» **Фрагмент текста**
»»

Мы погрузились в атмосферу Южной Африки. В Йоханнесбурге посетили музей апартеида, а потом потанцевали и почитали книги с маленькими детьми в общественном центре одного из черных поселений к северу от города. На футбольном стадионе в Кейптауне встретились с общественными организаторами и медицинскими работниками, которые использовали молодежные спортивные программы, чтобы просвещать детей о ВИЧ/СПИДе. Затем нас представили архиепископу Десмонду Туту, легендарному богослову и активисту, помогавшему ликвидировать апартеид в Южной Африке. Туту, широкоплечему мужчине с блестящими глазами и сдержанным смехом, было семьдесят девять лет. Услышав, что я приехала на стадион ради популяризации фитнеса, он настоял на том, чтобы несколько раз отжаться со мной перед толпой ликующих детей.

««

(Данные ключевых точек позы человека)

»»

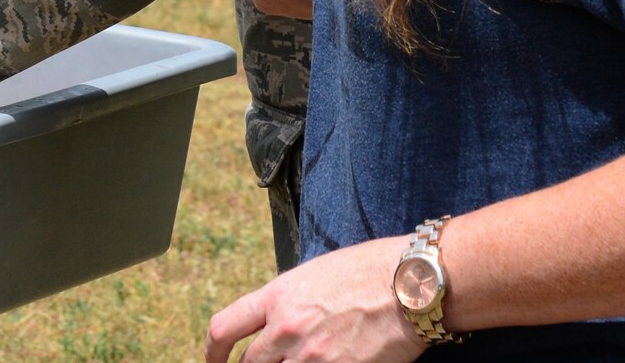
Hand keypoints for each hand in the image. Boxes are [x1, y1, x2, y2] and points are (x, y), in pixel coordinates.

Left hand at [205, 237, 423, 362]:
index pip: (223, 328)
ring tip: (304, 360)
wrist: (412, 286)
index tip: (214, 360)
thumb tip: (277, 321)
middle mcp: (287, 329)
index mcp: (279, 296)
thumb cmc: (372, 270)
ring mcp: (312, 357)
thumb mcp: (317, 274)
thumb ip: (290, 300)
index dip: (212, 351)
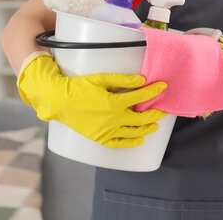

««

» **Что сделать**
(A) Выпишите из отрывка о поездке в Южную Африку всё, начиная со слов «Мы погрузились в» и вниз до слов «толпой ликующих детей.».
(B) Сколько лет было Десмонду Туту, согласно тексту о поездке в Южную Африку?
(C) Напишите то, что следует за последним предложением текста о поездке в Южную Африку.

» **Ответы к заданиям**
(A)
Мы погрузились в атмосферу Южной Африки. В Йоханнесбурге посетили музей апартеида, а потом потанцевали и почитали книги с маленькими детьми в общественном центре одного из черных поселений к северу от города. На футбольном стадионе в Кейптауне встретились с общественными организаторами и медицинскими работниками, которые использовали молодежные спортивные программы, чтобы просвещать детей о ВИЧ/СПИДе. Затем нас представили архиепископу Десмонду Туту, легендарному богослову и активисту, помогавшему ликвидировать апартеид в Южной Африке. Туту, широкоплечему мужчине с блестящими глазами и сдержанным смехом, было семьдесят девять лет. Услышав, что я приехала на стадион ради популяризации фитнеса, он настоял на том, чтобы несколько раз отжаться со мной перед толпой ликующих детей.

(B) Семьдесят девять лет.

(C)
Эти несколько дней в Южной Африке я чувствовала, будто плыву. Визит был очень далек от моей первой поездки в Кению в 1991 году, когда я разъезжала с Бараком в мататусе и толкала сломанный «Фольксваген» Аумы вдоль пыльной дороги. Мое чувство наверняка на одну треть состояло из джетлага и на две трети из чего-то более глубокого и радостного. Мы будто попали в большие перекрестные потоки культуры и истории, внезапно напомнившие о том, как незначительны наши жизни в широкой ленте времени.
Увидев лица семидесяти шести молодых женщин, выбранных для участия в форуме лидеров за их важную работу, направленную на улучшение качества жизни в общинах, я едва сдержала слезы. Они подарили мне надежду. Я почувствовала себя старой в лучшем смысле этого слова. 60 процентов населения Африки в то время были моложе двадцати пяти лет. Все женщины, присутствующие на форуме, были моложе тридцати, а некоторые даже младше шестнадцати. Они создавали некоммерческие организации, обучали других женщин предпринимательству и рисковали попасть в тюрьму, сообщая о коррупции в правительстве. А теперь их знакомили, обучали и поощряли. Я надеялась, это придаст им сил.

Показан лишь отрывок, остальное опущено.